On physical examination the left foot had a surgical scar over the first and third interspaces that were well healed. There was a moderate hallux valgus deformity with enlargement and prominence of the first metatarsal head. She had tenderness over the first and second tarsometatarsal joints and guarding through the Lisfranc complex. There was no gross instability, but physical examination was somewhat limited due to tenderness. There was also crepitation noted with examination of the midfoot. Radiographs revealed internal fixation consistent with a Lisfranc injury and repair with screws across the first and third tarsometatarsal joints as well as an intercuneiform screw. Degenerative changes were noted at the Lisfranc joints, and there was assumption she had the second tarsometatarsal and Lisfranc fixation removed at her second surgery. On closer interpretation of the radiographs, the tarsometatarsal screws were cannulated and fully threaded typical for open reduction internal fixation (ORIF) hardware versus arthrodesis and the screw for the third metatarsal was slightly bent (Figure 9.1). She also had an increased intermetatarsal angle of 19° and a tibial sesamoid position of 7.

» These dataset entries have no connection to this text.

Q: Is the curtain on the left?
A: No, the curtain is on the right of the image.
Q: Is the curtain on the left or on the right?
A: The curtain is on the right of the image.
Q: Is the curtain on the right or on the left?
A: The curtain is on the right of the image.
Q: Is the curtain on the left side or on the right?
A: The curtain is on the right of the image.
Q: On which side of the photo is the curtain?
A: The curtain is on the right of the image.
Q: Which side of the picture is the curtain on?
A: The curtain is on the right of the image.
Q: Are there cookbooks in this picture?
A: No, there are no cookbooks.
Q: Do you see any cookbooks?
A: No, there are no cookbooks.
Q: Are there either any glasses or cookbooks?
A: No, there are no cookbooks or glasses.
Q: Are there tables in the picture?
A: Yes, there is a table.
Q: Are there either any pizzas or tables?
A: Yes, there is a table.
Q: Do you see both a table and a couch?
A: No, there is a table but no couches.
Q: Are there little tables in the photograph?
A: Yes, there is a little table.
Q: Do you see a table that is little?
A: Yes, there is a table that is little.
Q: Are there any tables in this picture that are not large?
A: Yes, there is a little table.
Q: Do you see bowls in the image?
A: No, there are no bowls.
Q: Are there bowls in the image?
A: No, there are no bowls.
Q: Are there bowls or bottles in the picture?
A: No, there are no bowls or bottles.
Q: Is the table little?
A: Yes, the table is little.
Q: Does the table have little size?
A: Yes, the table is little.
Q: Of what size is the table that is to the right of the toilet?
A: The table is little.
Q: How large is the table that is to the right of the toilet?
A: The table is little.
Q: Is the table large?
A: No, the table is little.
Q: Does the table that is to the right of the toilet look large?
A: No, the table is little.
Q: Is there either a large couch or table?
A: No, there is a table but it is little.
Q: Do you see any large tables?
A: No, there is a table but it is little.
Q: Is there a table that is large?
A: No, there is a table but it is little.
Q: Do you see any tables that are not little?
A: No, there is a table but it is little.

Because the first tarsometatarsal joint was short, no corrective osteotomy was utilized. Instead, the joint surfaces were prepared and the intermetatarsal angle was reduced with a clamp to the stable second. The joint was temporarily fixated and the medial osseous void then filled with bone allograft (Figure 9.3). This was then fixated with a screw and locking plate. Now that the first and second tarsometatarsal joints were reduced and fixated, the 2 rays were clamped to further reduce the first interspace, and a Lisfranc screw was placed (Figure 9.4). The position of hardware and reduction of deformity was confirmed and the patient was admitted for postoperative pain control.